**** WORKING DATA

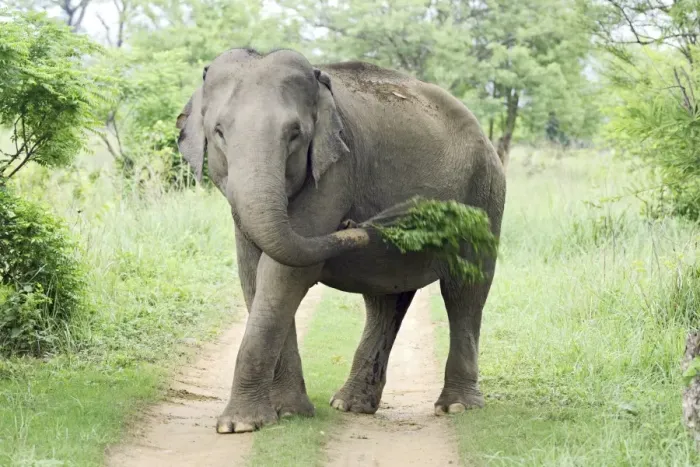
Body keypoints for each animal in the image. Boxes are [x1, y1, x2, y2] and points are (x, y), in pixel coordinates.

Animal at [175, 47, 506, 434]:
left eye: (295, 134)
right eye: (219, 133)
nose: (352, 220)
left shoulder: (336, 170)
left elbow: (284, 272)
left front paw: (241, 425)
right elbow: (253, 273)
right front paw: (289, 413)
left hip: (485, 192)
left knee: (464, 291)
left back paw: (456, 406)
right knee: (385, 301)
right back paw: (350, 404)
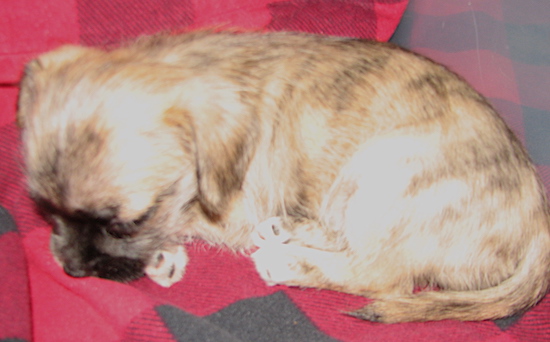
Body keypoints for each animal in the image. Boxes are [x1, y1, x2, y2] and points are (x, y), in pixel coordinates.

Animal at [18, 30, 550, 322]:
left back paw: (286, 261)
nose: (71, 270)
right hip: (353, 187)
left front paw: (160, 250)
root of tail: (540, 221)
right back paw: (287, 229)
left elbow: (185, 216)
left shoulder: (230, 205)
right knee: (347, 240)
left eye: (128, 221)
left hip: (385, 169)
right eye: (43, 208)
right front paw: (162, 255)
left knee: (384, 276)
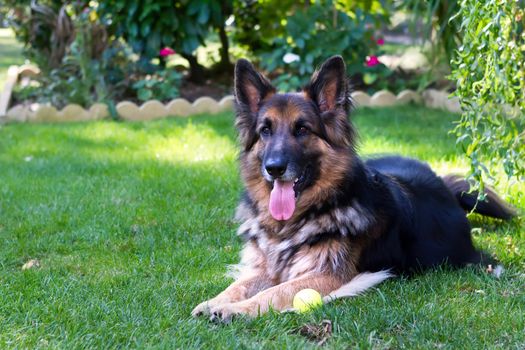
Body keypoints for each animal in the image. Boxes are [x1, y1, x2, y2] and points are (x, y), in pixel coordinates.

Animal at [191, 55, 512, 322]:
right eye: (265, 131)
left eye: (302, 129)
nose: (274, 168)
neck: (296, 221)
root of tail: (443, 185)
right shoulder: (266, 267)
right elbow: (238, 285)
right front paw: (215, 301)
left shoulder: (327, 275)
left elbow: (274, 292)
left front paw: (236, 310)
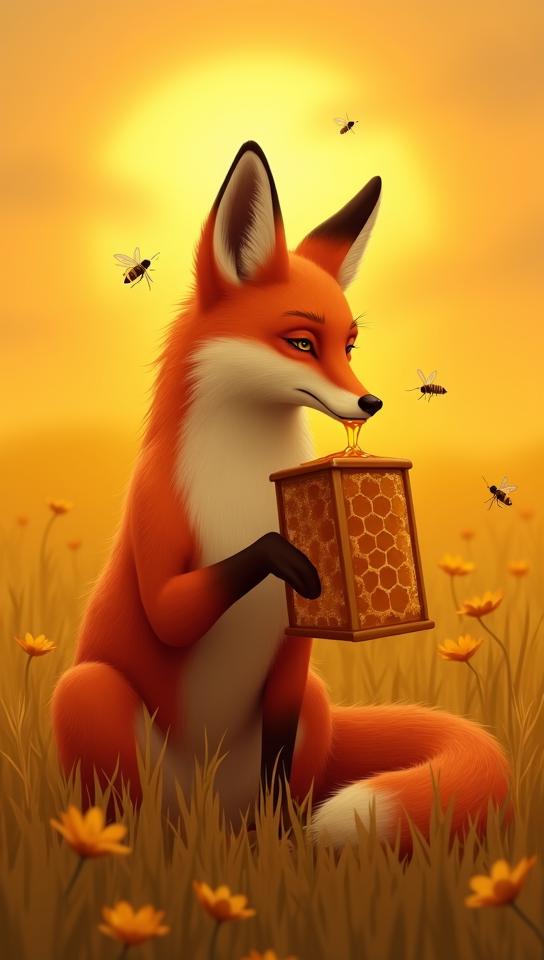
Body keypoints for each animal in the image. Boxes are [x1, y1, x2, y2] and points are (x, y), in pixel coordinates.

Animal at [51, 141, 511, 857]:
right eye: (300, 342)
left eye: (349, 344)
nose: (370, 402)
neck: (246, 482)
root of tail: (207, 807)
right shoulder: (156, 527)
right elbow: (177, 607)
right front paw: (291, 548)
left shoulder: (293, 656)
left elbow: (279, 758)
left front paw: (281, 847)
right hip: (89, 694)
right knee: (131, 814)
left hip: (316, 704)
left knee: (280, 793)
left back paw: (273, 842)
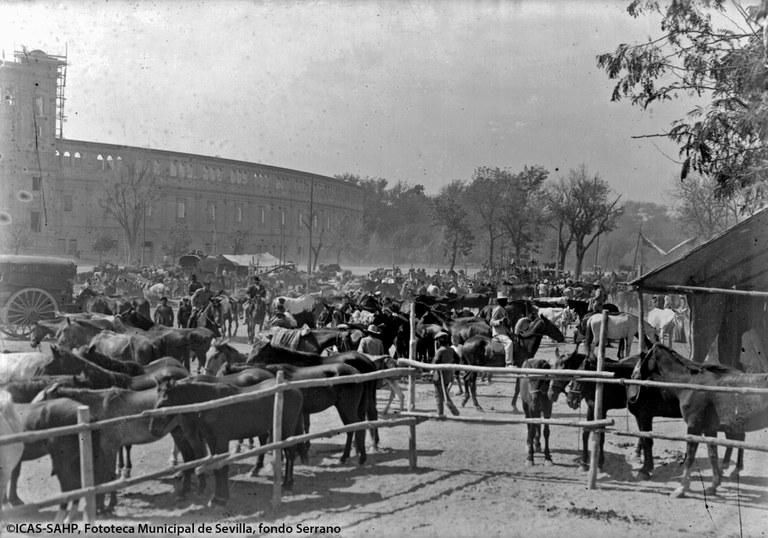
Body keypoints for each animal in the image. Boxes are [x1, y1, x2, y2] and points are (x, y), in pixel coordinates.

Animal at [632, 344, 760, 494]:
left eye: (643, 356)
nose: (633, 396)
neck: (688, 382)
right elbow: (712, 453)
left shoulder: (690, 425)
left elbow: (686, 454)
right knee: (737, 439)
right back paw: (729, 468)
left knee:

********

- YOUR TASK:
Please repeat, exactly as written, the lines in the records above, starting with the one that has "right knee: (385, 301)" and going on through the one that has "left shoulder: (327, 275)". Pictures are to be left out.

- WRITTEN RESPONSE:
right knee: (385, 301)
right back paw: (350, 404)
Body keypoints for each animal in the image. Boxes are [x1, y1, x2, y2] and points are (x, y), in pixel coordinates.

Animal at [18, 30, 550, 322]:
left back paw: (286, 261)
nose: (71, 270)
right hip: (353, 187)
left front paw: (160, 250)
root of tail: (540, 221)
right back paw: (287, 229)
left elbow: (185, 216)
left shoulder: (230, 205)
right knee: (347, 240)
left eye: (128, 221)
left hip: (385, 169)
right eye: (43, 208)
right front paw: (162, 255)
left knee: (384, 276)
Body keypoints for each animal in the image. Boxes are [x1, y1, x2, y2] and points are (x, y), in pixel coordinates.

Animal at [191, 55, 512, 322]:
right eye: (265, 131)
left eye: (302, 129)
nose: (274, 168)
neck: (296, 221)
root of tail: (443, 185)
right shoulder: (266, 267)
right elbow: (238, 285)
right front paw: (215, 301)
left shoulder: (327, 275)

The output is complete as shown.